Start of Source records
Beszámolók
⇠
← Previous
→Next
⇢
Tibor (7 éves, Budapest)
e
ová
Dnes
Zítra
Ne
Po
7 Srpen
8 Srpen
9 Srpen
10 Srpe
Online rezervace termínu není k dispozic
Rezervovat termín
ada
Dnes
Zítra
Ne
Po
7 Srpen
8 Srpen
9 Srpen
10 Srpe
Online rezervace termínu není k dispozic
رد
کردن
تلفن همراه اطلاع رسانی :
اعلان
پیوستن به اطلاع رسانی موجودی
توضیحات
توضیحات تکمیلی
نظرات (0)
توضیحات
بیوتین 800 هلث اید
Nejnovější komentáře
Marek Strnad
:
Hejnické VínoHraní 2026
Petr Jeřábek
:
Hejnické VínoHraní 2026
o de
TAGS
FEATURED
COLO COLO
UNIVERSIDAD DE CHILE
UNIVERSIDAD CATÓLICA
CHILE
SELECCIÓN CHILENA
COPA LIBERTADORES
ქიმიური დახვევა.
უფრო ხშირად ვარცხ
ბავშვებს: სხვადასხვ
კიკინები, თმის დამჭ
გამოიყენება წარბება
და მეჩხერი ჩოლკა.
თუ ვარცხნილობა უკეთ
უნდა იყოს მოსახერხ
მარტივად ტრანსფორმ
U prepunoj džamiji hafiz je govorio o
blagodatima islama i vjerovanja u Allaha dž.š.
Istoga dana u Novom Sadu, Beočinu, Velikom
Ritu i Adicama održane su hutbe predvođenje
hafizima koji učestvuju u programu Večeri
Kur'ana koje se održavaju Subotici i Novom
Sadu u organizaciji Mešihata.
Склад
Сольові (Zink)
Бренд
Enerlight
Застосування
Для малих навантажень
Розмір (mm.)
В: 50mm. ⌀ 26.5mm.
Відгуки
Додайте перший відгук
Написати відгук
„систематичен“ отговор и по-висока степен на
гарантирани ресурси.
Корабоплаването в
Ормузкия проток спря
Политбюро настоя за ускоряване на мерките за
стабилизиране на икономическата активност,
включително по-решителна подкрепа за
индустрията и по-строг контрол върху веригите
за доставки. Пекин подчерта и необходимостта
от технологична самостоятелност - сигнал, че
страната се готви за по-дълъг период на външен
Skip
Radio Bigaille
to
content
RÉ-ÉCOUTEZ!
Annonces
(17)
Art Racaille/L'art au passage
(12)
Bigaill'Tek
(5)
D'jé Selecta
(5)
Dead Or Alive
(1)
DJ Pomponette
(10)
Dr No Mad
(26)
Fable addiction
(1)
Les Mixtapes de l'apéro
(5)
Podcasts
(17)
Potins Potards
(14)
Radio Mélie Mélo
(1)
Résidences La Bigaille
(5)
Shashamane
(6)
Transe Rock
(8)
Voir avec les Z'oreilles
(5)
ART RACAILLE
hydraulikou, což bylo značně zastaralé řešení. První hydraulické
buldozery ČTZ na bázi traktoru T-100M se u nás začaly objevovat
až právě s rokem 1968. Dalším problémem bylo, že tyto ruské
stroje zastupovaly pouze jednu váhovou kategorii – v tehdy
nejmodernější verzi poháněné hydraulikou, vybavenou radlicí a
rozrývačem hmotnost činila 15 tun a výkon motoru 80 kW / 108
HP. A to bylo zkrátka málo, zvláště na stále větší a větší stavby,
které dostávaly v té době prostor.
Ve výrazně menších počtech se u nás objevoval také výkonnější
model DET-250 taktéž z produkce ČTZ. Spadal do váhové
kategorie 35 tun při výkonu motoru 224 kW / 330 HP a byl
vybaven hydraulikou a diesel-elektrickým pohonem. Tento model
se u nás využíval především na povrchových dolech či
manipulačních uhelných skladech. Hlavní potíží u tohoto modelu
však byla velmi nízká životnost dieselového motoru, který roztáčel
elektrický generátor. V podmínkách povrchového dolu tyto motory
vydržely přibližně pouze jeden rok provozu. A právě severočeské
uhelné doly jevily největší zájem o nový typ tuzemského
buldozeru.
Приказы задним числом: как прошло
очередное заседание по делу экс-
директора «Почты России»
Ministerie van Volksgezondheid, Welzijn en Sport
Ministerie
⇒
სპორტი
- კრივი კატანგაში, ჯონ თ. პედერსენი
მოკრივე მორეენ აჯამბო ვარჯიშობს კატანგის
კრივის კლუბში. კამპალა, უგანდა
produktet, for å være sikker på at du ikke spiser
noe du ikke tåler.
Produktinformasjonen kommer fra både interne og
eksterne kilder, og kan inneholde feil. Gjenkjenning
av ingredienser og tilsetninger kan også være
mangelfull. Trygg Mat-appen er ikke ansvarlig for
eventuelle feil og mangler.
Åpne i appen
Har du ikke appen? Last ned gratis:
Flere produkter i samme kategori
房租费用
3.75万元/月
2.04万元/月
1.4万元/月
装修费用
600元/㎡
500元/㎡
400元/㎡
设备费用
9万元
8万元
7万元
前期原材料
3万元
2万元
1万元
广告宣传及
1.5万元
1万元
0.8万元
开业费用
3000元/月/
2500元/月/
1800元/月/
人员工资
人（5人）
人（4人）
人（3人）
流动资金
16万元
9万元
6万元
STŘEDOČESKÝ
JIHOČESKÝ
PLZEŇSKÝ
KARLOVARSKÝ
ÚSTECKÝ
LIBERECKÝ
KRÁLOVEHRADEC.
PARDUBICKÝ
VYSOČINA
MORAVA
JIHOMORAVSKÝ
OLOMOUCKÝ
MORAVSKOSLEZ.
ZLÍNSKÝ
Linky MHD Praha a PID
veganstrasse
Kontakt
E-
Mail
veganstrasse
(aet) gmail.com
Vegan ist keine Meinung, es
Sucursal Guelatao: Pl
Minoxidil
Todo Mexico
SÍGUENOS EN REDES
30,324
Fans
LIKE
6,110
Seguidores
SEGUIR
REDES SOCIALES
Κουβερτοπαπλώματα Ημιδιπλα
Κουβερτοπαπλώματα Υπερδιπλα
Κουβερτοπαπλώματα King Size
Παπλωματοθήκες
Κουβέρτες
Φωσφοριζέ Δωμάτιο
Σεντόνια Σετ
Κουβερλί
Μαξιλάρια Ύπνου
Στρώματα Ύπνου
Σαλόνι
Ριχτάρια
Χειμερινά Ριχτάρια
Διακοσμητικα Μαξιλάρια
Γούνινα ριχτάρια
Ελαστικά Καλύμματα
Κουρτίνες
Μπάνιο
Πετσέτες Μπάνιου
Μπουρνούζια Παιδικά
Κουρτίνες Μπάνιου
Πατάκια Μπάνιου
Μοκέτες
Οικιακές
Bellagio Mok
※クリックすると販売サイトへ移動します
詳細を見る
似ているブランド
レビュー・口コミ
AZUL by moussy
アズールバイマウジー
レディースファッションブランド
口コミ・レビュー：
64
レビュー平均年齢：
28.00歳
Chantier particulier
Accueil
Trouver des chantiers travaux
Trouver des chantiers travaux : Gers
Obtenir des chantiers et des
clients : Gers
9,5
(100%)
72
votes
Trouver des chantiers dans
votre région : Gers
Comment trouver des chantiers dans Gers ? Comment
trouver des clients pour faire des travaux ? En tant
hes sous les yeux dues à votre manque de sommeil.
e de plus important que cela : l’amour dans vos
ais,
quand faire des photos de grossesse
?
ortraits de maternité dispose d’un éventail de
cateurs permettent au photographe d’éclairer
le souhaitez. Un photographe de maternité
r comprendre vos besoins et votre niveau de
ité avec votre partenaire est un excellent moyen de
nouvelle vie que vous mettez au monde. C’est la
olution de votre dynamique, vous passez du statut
End of Source records
Copy out every line of text in the records above, keeping each one unchanged and in its original order.

» **Expected answer**
Beszámolók
⇠
← Previous
→Next
⇢
Tibor (7 éves, Budapest)
e
ová
Dnes
Zítra
Ne
Po
7 Srpen
8 Srpen
9 Srpen
10 Srpe
Online rezervace termínu není k dispozic
Rezervovat termín
ada
Dnes
Zítra
Ne
Po
7 Srpen
8 Srpen
9 Srpen
10 Srpe
Online rezervace termínu není k dispozic
رد
کردن
تلفن همراه اطلاع رسانی :
اعلان
پیوستن به اطلاع رسانی موجودی
توضیحات
توضیحات تکمیلی
نظرات (0)
توضیحات
بیوتین 800 هلث اید
Nejnovější komentáře
Marek Strnad
:
Hejnické VínoHraní 2026
Petr Jeřábek
:
Hejnické VínoHraní 2026
o de
TAGS
FEATURED
COLO COLO
UNIVERSIDAD DE CHILE
UNIVERSIDAD CATÓLICA
CHILE
SELECCIÓN CHILENA
COPA LIBERTADORES
ქიმიური დახვევა.
უფრო ხშირად ვარცხ
ბავშვებს: სხვადასხვ
კიკინები, თმის დამჭ
გამოიყენება წარბება
და მეჩხერი ჩოლკა.
თუ ვარცხნილობა უკეთ
უნდა იყოს მოსახერხ
მარტივად ტრანსფორმ
U prepunoj džamiji hafiz je govorio o
blagodatima islama i vjerovanja u Allaha dž.š.
Istoga dana u Novom Sadu, Beočinu, Velikom
Ritu i Adicama održane su hutbe predvođenje
hafizima koji učestvuju u programu Večeri
Kur'ana koje se održavaju Subotici i Novom
Sadu u organizaciji Mešihata.
Склад
Сольові (Zink)
Бренд
Enerlight
Застосування
Для малих навантажень
Розмір (mm.)
В: 50mm. ⌀ 26.5mm.
Відгуки
Додайте перший відгук
Написати відгук
„систематичен“ отговор и по-висока степен на
гарантирани ресурси.
Корабоплаването в
Ормузкия проток спря
Политбюро настоя за ускоряване на мерките за
стабилизиране на икономическата активност,
включително по-решителна подкрепа за
индустрията и по-строг контрол върху веригите
за доставки. Пекин подчерта и необходимостта
от технологична самостоятелност - сигнал, че
страната се готви за по-дълъг период на външен
Skip
Radio Bigaille
to
content
RÉ-ÉCOUTEZ!
Annonces
(17)
Art Racaille/L'art au passage
(12)
Bigaill'Tek
(5)
D'jé Selecta
(5)
Dead Or Alive
(1)
DJ Pomponette
(10)
Dr No Mad
(26)
Fable addiction
(1)
Les Mixtapes de l'apéro
(5)
Podcasts
(17)
Potins Potards
(14)
Radio Mélie Mélo
(1)
Résidences La Bigaille
(5)
Shashamane
(6)
Transe Rock
(8)
Voir avec les Z'oreilles
(5)
ART RACAILLE
hydraulikou, což bylo značně zastaralé řešení. První hydraulické
buldozery ČTZ na bázi traktoru T-100M se u nás začaly objevovat
až právě s rokem 1968. Dalším problémem bylo, že tyto ruské
stroje zastupovaly pouze jednu váhovou kategorii – v tehdy
nejmodernější verzi poháněné hydraulikou, vybavenou radlicí a
rozrývačem hmotnost činila 15 tun a výkon motoru 80 kW / 108
HP. A to bylo zkrátka málo, zvláště na stále větší a větší stavby,
které dostávaly v té době prostor.
Ve výrazně menších počtech se u nás objevoval také výkonnější
model DET-250 taktéž z produkce ČTZ. Spadal do váhové
kategorie 35 tun při výkonu motoru 224 kW / 330 HP a byl
vybaven hydraulikou a diesel-elektrickým pohonem. Tento model
se u nás využíval především na povrchových dolech či
manipulačních uhelných skladech. Hlavní potíží u tohoto modelu
však byla velmi nízká životnost dieselového motoru, který roztáčel
elektrický generátor. V podmínkách povrchového dolu tyto motory
vydržely přibližně pouze jeden rok provozu. A právě severočeské
uhelné doly jevily největší zájem o nový typ tuzemského
buldozeru.
Приказы задним числом: как прошло
очередное заседание по делу экс-
директора «Почты России»
Ministerie van Volksgezondheid, Welzijn en Sport
Ministerie
⇒
სპორტი
- კრივი კატანგაში, ჯონ თ. პედერსენი
მოკრივე მორეენ აჯამბო ვარჯიშობს კატანგის
კრივის კლუბში. კამპალა, უგანდა
produktet, for å være sikker på at du ikke spiser
noe du ikke tåler.
Produktinformasjonen kommer fra både interne og
eksterne kilder, og kan inneholde feil. Gjenkjenning
av ingredienser og tilsetninger kan også være
mangelfull. Trygg Mat-appen er ikke ansvarlig for
eventuelle feil og mangler.
Åpne i appen
Har du ikke appen? Last ned gratis:
Flere produkter i samme kategori
房租费用
3.75万元/月
2.04万元/月
1.4万元/月
装修费用
600元/㎡
500元/㎡
400元/㎡
设备费用
9万元
8万元
7万元
前期原材料
3万元
2万元
1万元
广告宣传及
1.5万元
1万元
0.8万元
开业费用
3000元/月/
2500元/月/
1800元/月/
人员工资
人（5人）
人（4人）
人（3人）
流动资金
16万元
9万元
6万元
STŘEDOČESKÝ
JIHOČESKÝ
PLZEŇSKÝ
KARLOVARSKÝ
ÚSTECKÝ
LIBERECKÝ
KRÁLOVEHRADEC.
PARDUBICKÝ
VYSOČINA
MORAVA
JIHOMORAVSKÝ
OLOMOUCKÝ
MORAVSKOSLEZ.
ZLÍNSKÝ
Linky MHD Praha a PID
veganstrasse
Kontakt
E-
Mail
veganstrasse
(aet) gmail.com
Vegan ist keine Meinung, es
Sucursal Guelatao: Pl
Minoxidil
Todo Mexico
SÍGUENOS EN REDES
30,324
Fans
LIKE
6,110
Seguidores
SEGUIR
REDES SOCIALES
Κουβερτοπαπλώματα Ημιδιπλα
Κουβερτοπαπλώματα Υπερδιπλα
Κουβερτοπαπλώματα King Size
Παπλωματοθήκες
Κουβέρτες
Φωσφοριζέ Δωμάτιο
Σεντόνια Σετ
Κουβερλί
Μαξιλάρια Ύπνου
Στρώματα Ύπνου
Σαλόνι
Ριχτάρια
Χειμερινά Ριχτάρια
Διακοσμητικα Μαξιλάρια
Γούνινα ριχτάρια
Ελαστικά Καλύμματα
Κουρτίνες
Μπάνιο
Πετσέτες Μπάνιου
Μπουρνούζια Παιδικά
Κουρτίνες Μπάνιου
Πατάκια Μπάνιου
Μοκέτες
Οικιακές
Bellagio Mok
※クリックすると販売サイトへ移動します
詳細を見る
似ているブランド
レビュー・口コミ
AZUL by moussy
アズールバイマウジー
レディースファッションブランド
口コミ・レビュー：
64
レビュー平均年齢：
28.00歳
Chantier particulier
Accueil
Trouver des chantiers travaux
Trouver des chantiers travaux : Gers
Obtenir des chantiers et des
clients : Gers
9,5
(100%)
72
votes
Trouver des chantiers dans
votre région : Gers
Comment trouver des chantiers dans Gers ? Comment
trouver des clients pour faire des travaux ? En tant
hes sous les yeux dues à votre manque de sommeil.
e de plus important que cela : l’amour dans vos
ais,
quand faire des photos de grossesse
?
ortraits de maternité dispose d’un éventail de
cateurs permettent au photographe d’éclairer
le souhaitez. Un photographe de maternité
r comprendre vos besoins et votre niveau de
ité avec votre partenaire est un excellent moyen de
nouvelle vie que vous mettez au monde. C’est la
olution de votre dynamique, vous passez du statut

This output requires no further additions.